Le sexologue tient à rappeler un épisode qu'il juge significatif : "Le clitoris et la vulve ont fait une petite apparition dans les manuels de sciences naturelles dans les années 1980, mais ils ont été rapidement supprimés après une attaque en justice de groupes religieux."
La lente prise de conscience, jusqu'à 2017
C’est l'urologue australienne Helen O'Connell qui vient briser l’omerta, en 1998. Elle décide de publier un dessin détaillé du clitoris, que l'on peut observer ici. "Mais la médecine sexologique a pris beaucoup de retard", note Jean-Claude Piquard.
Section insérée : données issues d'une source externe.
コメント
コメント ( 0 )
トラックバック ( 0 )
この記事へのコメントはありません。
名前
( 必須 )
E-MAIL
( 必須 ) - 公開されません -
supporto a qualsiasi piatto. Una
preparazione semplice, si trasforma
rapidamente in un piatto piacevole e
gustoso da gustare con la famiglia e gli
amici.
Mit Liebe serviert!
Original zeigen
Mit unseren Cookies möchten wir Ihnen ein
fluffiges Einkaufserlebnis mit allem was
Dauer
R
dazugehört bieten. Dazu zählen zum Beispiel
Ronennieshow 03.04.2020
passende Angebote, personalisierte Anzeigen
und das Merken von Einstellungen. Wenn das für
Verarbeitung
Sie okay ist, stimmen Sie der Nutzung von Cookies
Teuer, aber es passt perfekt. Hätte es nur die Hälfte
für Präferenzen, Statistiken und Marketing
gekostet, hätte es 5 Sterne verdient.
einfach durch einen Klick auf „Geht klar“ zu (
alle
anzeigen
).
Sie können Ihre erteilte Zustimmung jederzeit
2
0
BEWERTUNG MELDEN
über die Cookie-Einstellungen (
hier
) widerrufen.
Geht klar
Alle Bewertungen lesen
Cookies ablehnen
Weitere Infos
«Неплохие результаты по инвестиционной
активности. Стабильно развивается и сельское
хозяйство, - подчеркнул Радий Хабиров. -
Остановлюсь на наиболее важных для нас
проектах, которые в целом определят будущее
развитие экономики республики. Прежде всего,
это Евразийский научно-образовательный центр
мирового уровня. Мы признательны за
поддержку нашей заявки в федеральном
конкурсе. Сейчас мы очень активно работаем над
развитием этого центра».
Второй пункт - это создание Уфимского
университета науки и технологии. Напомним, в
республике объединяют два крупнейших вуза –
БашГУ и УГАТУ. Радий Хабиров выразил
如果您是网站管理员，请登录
Dans les classes, le clitoris est rarement abordé. Dans le cadre de son mémoire, Annie Sautivet a réalisé une étude (publiée sur le site de Jean-Claude Piquard) en 2009 dans un collège de Montpellier (Hérault). Elle y explique que seules 16% des jeunes filles de 4e interrogées et 35% des élèves de 3e connaissent les fonctions du clitoris. Les professeurs racontent, en effet, que l'organe n'est que rarement évoqué pendant les études de médecine. "Au cours de ma formation, j’ai étudié l’embryologie, la manière dont se forment les organes reproducteurs, et l’influence du cerveau sur la reproduction. Le plaisir était absent des programmes", confirme un professeur de SVT de Mulhouse (Haut-Rhin) à L'Obs.
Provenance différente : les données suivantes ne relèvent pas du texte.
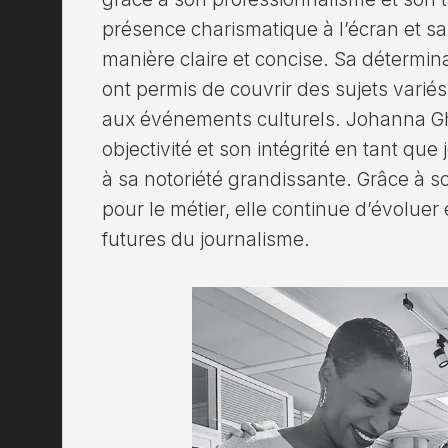
présence charismatique à l’écran et 
manière claire et concise. Sa détermina
ont permis de couvrir des sujets variés, 
aux événements culturels. Johanna Gh
objectivité et son intégrité en tant que 
à sa notoriété grandissante. Grâce à 
pour le métier, elle continue d’évoluer 
futures du journalisme.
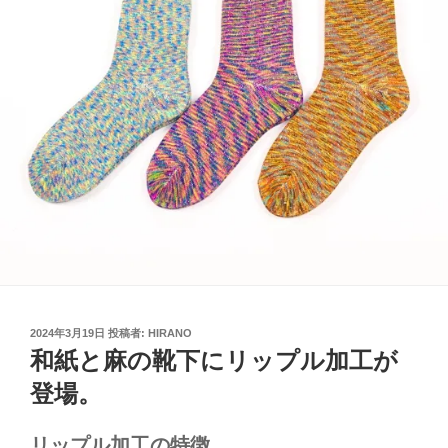
投
2024年3月19日
投稿者:
HIRANO
稿
和紙と麻の靴下にリップル加工が
日:
登場。
リップル加工の特徴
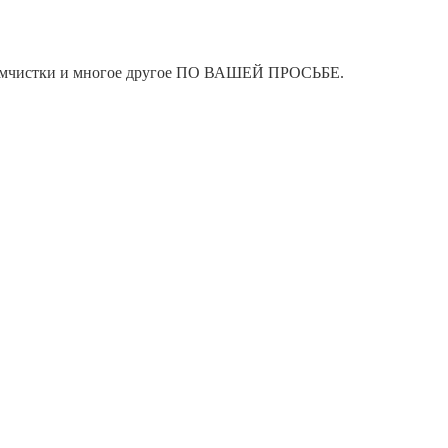
я химчистки и многое другое ПО ВАШЕЙ ПРОСЬБЕ.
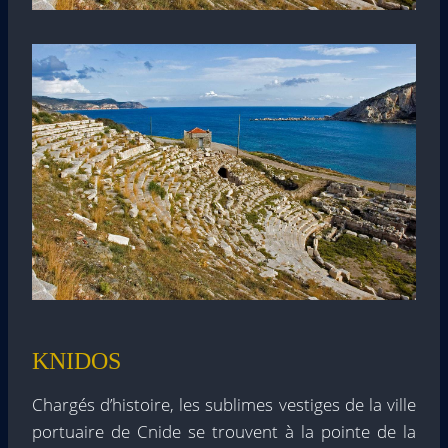
KNIDOS
Chargés d’histoire, les sublimes vestiges de la ville
portuaire de Cnide se trouvent à la pointe de la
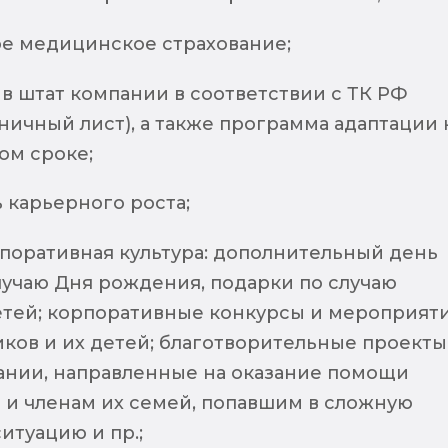
е медицинское страхование;
в штат компании в соответствии с ТК РФ
ьничный лист), а также программа адаптации 
ом сроке;
 карьерного роста;
рпоративная культура: дополнительный день
лучаю Дня рождения, подарки по случаю
тей; корпоративные конкурсы и мероприят
иков и их детей; благотворительные проекты
ании, направленные на оказание помощи
 и членам их семей, попавшим в сложную
итуацию и пр.;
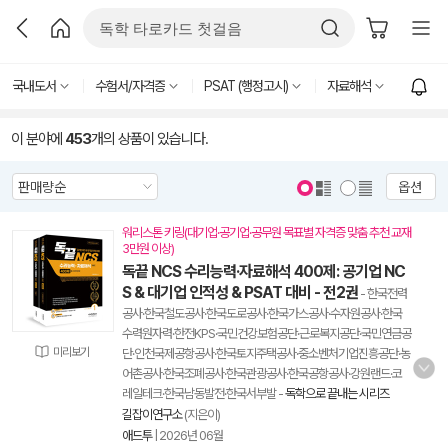
국내도서
수험서/자격증
PSAT (행정고시)
자료해석
이 분야에
453
개의 상품이 있습니다.
옵션
워리스톤 키링(대기업·공기업·공무원 목표별 자격증 맞춤 추천 교재
3만원 이상)
독끝 NCS 수리능력·자료해석 400제: 공기업 NC
S & 대기업 인적성 & PSAT 대비 - 전2권
- 한국전력
공사·한국철도공사·한국도로공사·한국가스공사·수자원공사·한국
수력원자력·한전KPS·국민건강보험공단·근로복지공단·국민연금공
미리보기
단·인천국제공항공사·한국토지주택공사·중소벤처기업진흥공단·농
어촌공사·한국조폐공사·한국관광공사·한국공항공사·강원랜드·코
레일테크·한국남동발전·한국서부발
-
독학으로 끝내는 시리즈
길잡이연구소
(지은이)
애드투
|
2026년 06월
"Dans les manuels, il faut attendre 2017 pour que le clitoris revienne. Et un seul a franchi le pas", note Jean-Claude Piquard. Pour cette rentrée en effet, seule la maison d'édition Magnard a illustré l’organe dans sa totalité, comme le montre ce montage publié sur Facebook.
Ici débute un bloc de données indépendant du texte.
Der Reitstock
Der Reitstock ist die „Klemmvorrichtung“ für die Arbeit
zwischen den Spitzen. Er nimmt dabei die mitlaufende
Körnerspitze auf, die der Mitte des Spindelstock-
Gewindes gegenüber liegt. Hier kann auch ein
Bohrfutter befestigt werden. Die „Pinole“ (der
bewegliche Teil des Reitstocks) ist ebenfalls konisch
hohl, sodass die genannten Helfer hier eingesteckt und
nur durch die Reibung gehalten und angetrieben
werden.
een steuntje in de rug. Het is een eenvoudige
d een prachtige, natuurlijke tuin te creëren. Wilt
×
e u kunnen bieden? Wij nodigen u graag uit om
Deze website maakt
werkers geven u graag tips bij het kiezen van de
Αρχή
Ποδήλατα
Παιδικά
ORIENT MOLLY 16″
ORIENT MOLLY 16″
"On commence à peine à en parler, il y a des initiatives", se réjouit Jean-Claude Piquard, qui évoque l’impression en 3D d’un clitoris par la chercheuse Odile Fillod, en 2016. Pour le sexologue, le clitoris a pourtant encore beaucoup de chemin à faire. Et pour accélérer les choses, Jean-Claude Piquard n’hésite pas à dessiner l’organe grandeur maximale dans des champs : 120 mètres, comme le décrit France Bleu, pour dénoncer le silence autour de cet organe.